Nouvelles désagréables pour Donald Trump : les démocrates remportent des postes clés et freinent son influence. Les élections de gouverneur en Virginie et dans le New Jersey ont marqué un coup d’arrêt pour le parti républicain, déjà affaibli par une défaite en Pennsylvanie dans une bataille judiciaire cruciale.
Les démocrates Abigail Spanberger en Virginie et Mikie Sherrill dans le New Jersey ont remporté leurs élections respectives mardi 4 novembre 2025. Leurs discours, axés sur des propositions modérées centrées sur l’économie et les programmes sociaux, ont contrasté avec l’agenda trumpiste, remportant ainsi des victoires face aux candidats soutenus par l’ancien président.
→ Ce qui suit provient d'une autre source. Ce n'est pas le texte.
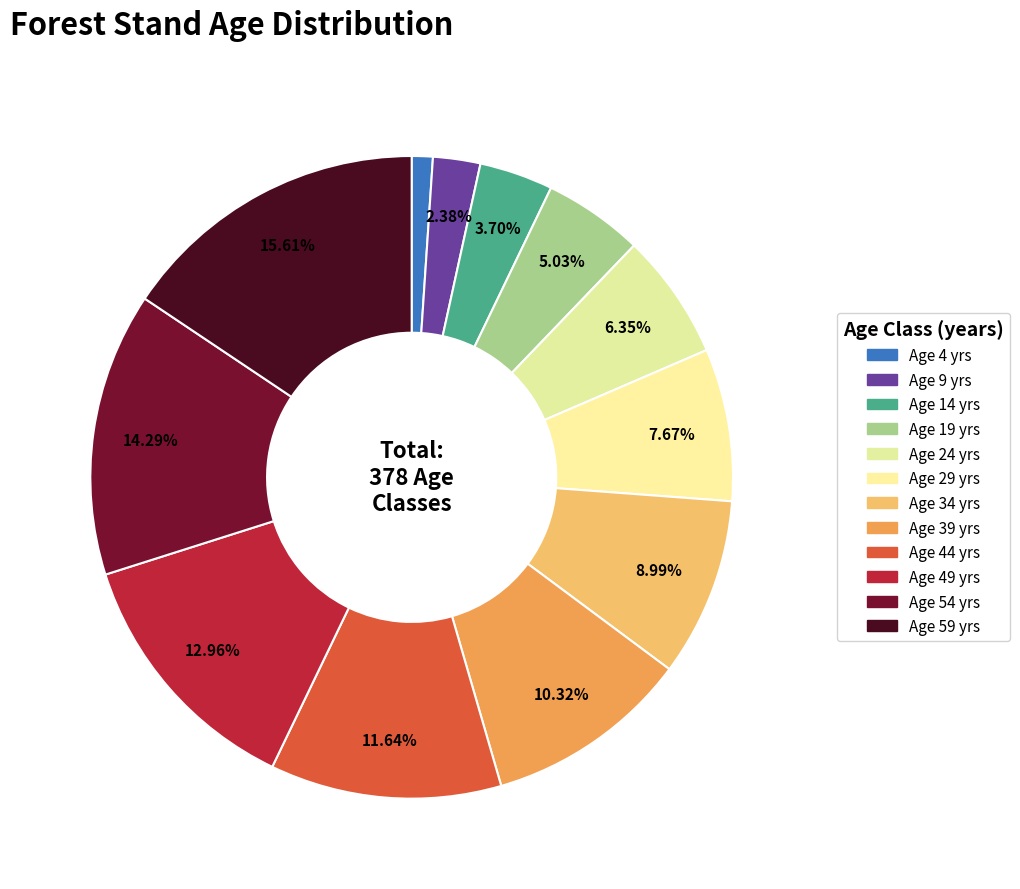

How many slices are in this pie chart?

12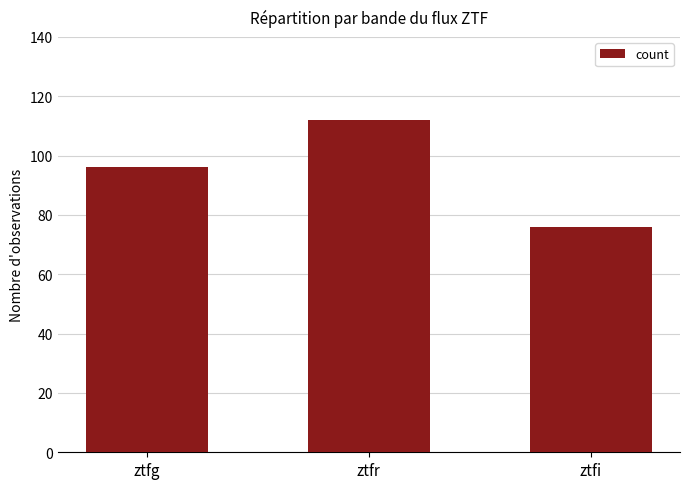

Between ztfi and ztfg, which is larger?

ztfg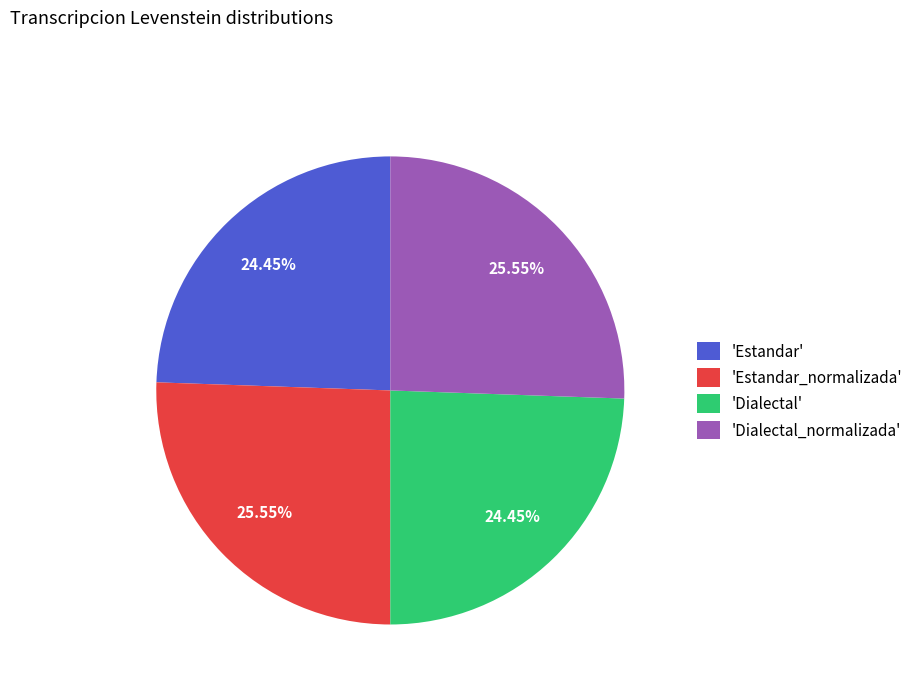

Approximately how many times larger is the value at 'Dialectal' compared to 'Estandar_normalizada'?

1.0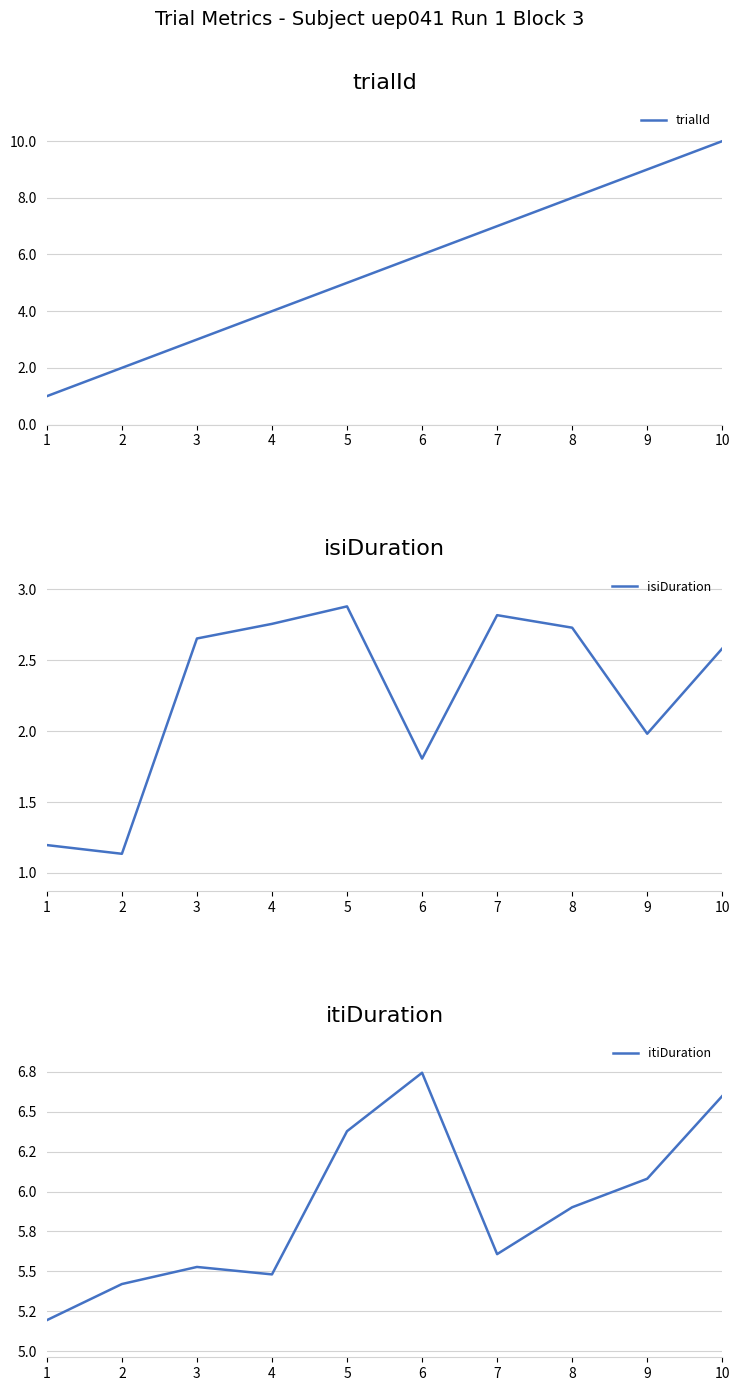

How many series are shown in this chart?

3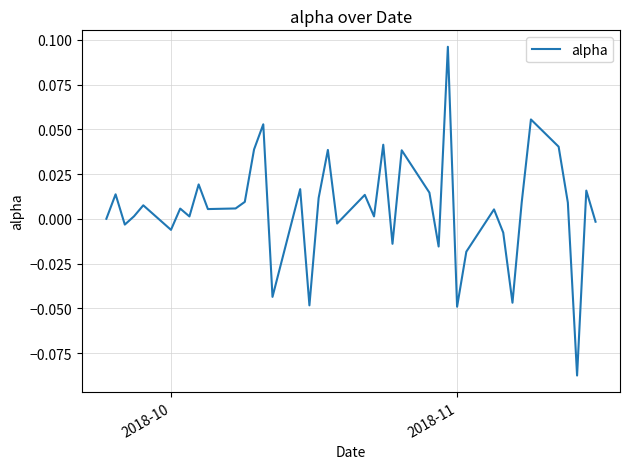

Does the chart display data point markers on the line(s)?

No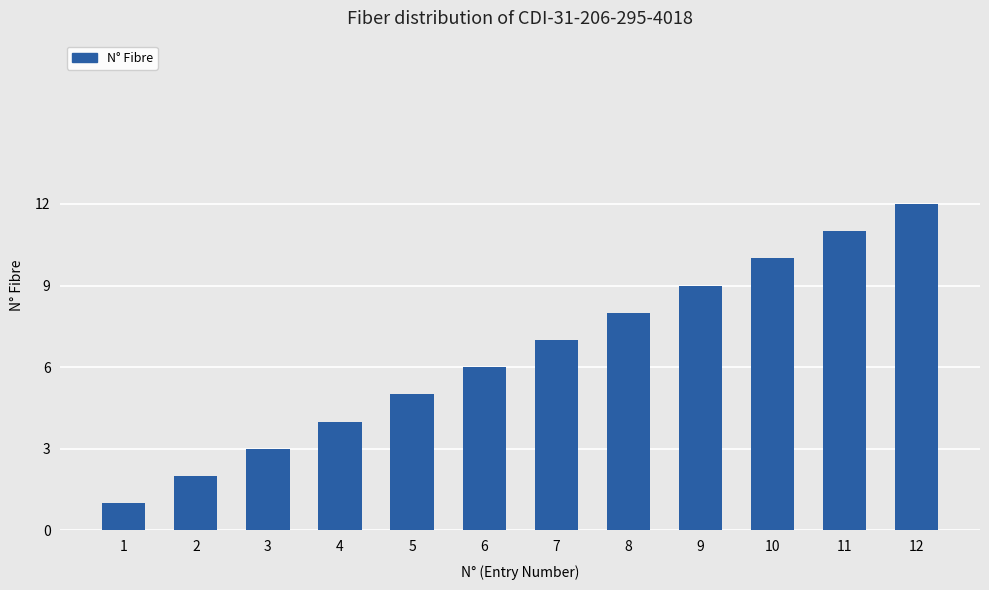

Count the number of data series in this chart.

1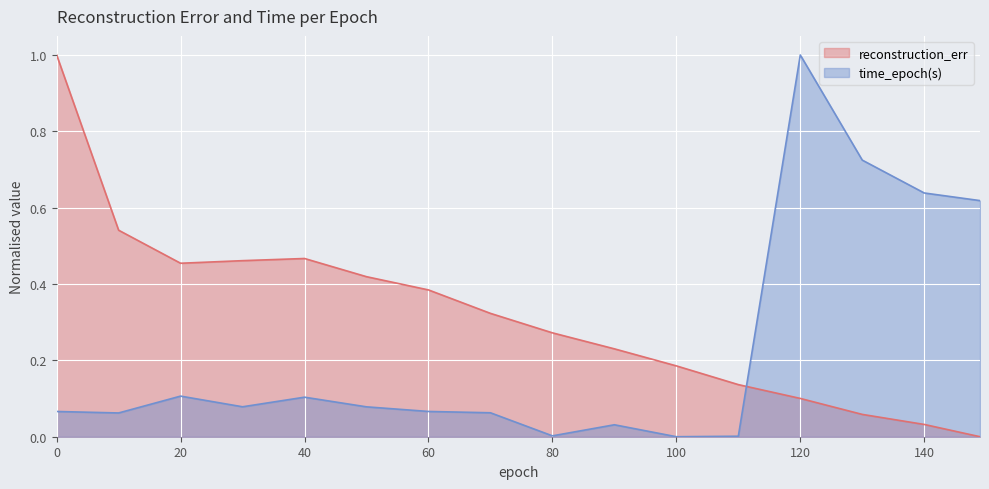

Reading left to right, what are all the values shown in this chart?

reconstruction_err: 1.0	0.5	0.5	0.5	0.5	0.4	0.4	0.3	0.3	0.2	0.2	0.1	0.1	0.1	0.0	0.0
time_epoch(s): 0.1	0.1	0.1	0.1	0.1	0.1	0.1	0.1	0.0	0.0	0.0	0.0	1.0	0.7	0.6	0.6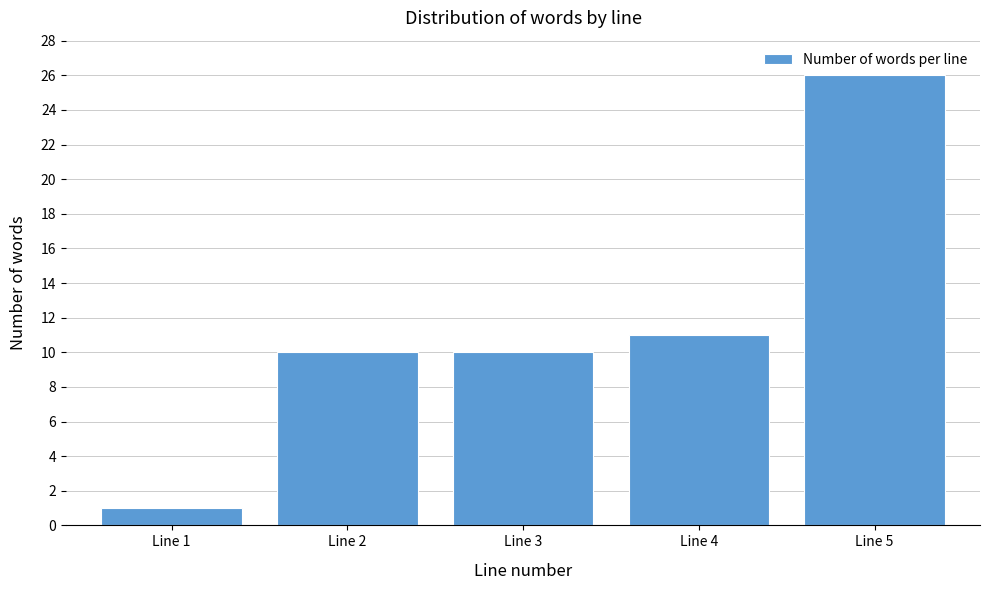

Reading left to right, list all the values displayed in this chart.

1	10	10	11	26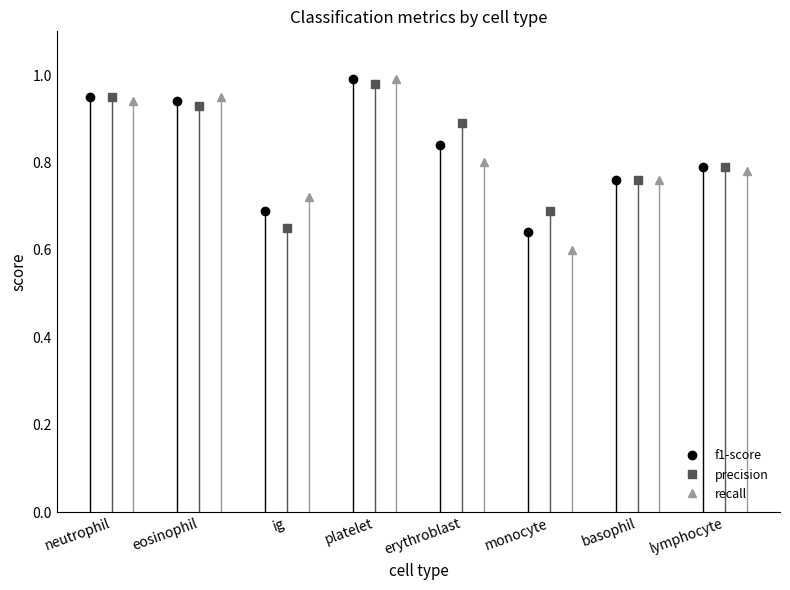

What is the sum of all recall values?

6.5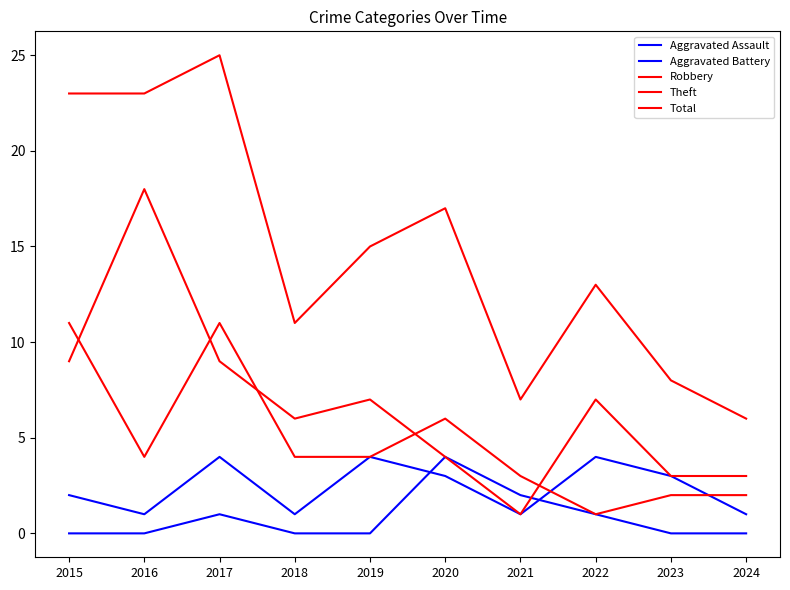

How many lines are shown in the chart?

5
Donald Trump, via sa plateforme Truth Social, a réagi en attribuant la faute de ces défaites à son absence sur les bulletins de vote et à la fermeture prolongée du gouvernement fédéral, qui aurait affecté les électeurs de certains États déterminants, comme la Virginie.
La Virginie tourne le dos au parti républicain
En Virginie, Abigail Spanberger devient la première femme à occuper le poste de gouverneur de l’État, devançant le candidat républicain Winsome Earle-Sears avec environ 55 % des voix contre 45 %. Cette victoire symbolise le retour du poste de gouverneur aux mains des démocrates après quatre années sous le mandat du républicain Glenn Youngkin. Elle met en lumière une tendance des modérés à prendre leurs distances avec l’administration Trump, en poste depuis huit mois.
« Ce soir, nous envoyons un message […] qu’en 2025, la Virginie a choisi le pragmatisme plutôt que la partisanerie. Nous choisissons notre communauté plutôt que le chaos », a déclaré Spanberger lors de son discours de victoire à Richmond, devant une foule de partisans.
Le New Jersey maintient sa majorité démocrate
Dans le New Jersey, l’ancienne représentante Mikie Sherrill a battu le républicain Jack Ciattarelli, un allié de Donald Trump, consolidant ainsi le contrôle démocrate sur l’exécutif de l’État. La victoire de Sherrill est interprétée comme un rejet du programme républicain-trumpiste, d’autant plus que les démocrates étaient en alerte suite aux avancées du parti de Trump lors des élections récentes.
« Je suis honoré par la confiance des électeurs du New Jersey. Je travaillerai à améliorer le coût de la vie, les services publics et à unir la communauté au-delà des divisions politiques », a déclaré Mikie Sherrill à l’issue de sa victoire.
Dans ces deux États, les premières données par comté et par segment démographique indiquent une diminution du nombre d’électeurs républicains par rapport aux élections présidentielles de l’année précédente.
Un revers majeur en Pennsylvanie
La journée électorale a également été marquée par une autre défaite de taille pour Donald Trump en Pennsylvanie. L’ancien président avait appelé à voter « non » pour empêcher le renouvellement de trois juges progressistes de la Cour suprême de cet État clé, qu’il avait pourtant remporté lors des dernières élections présidentielles. Les juges Christine Donohue, Kevin Dougherty et David Wecht ont obtenu la majorité des voix en leur faveur, assurant ainsi le maintien de la majorité progressiste de 5 sièges contre 2.
New York : une défaite supplémentaire pour Trump
Donald Trump a également subi un revers à New York avec la victoire nette du démocrate Zohran Mamdani aux élections municipales, dans un contexte de participation historiquement élevée. Trump avait qualifié le maire élu de « communiste » et critiqué sa gestion, allant jusqu’à menacer de suspendre les fonds fédéraux pour sa ville natale. Il s’est également retrouvé dans une position délicate en soutenant Andrew Cuomo, ancien gouverneur démocrate de l’État avec lequel il entretenait une forte animosité durant la pandémie.
Les analystes électoraux estiment que ces résultats témoignent d’une érosion de la coalition d’électeurs qui avaient soutenu Trump lors des élections générales de l’année précédente. Ces contestations locales, bien que d’une nature différente, remettent en question les stratégies mises en œuvre.
Les démocrates ont concentré leurs campagnes sur l’impact des premières mesures économiques et sociales de Trump, pointant du doigt l’inflation, les libertés civiles et l’aggravation des inégalités.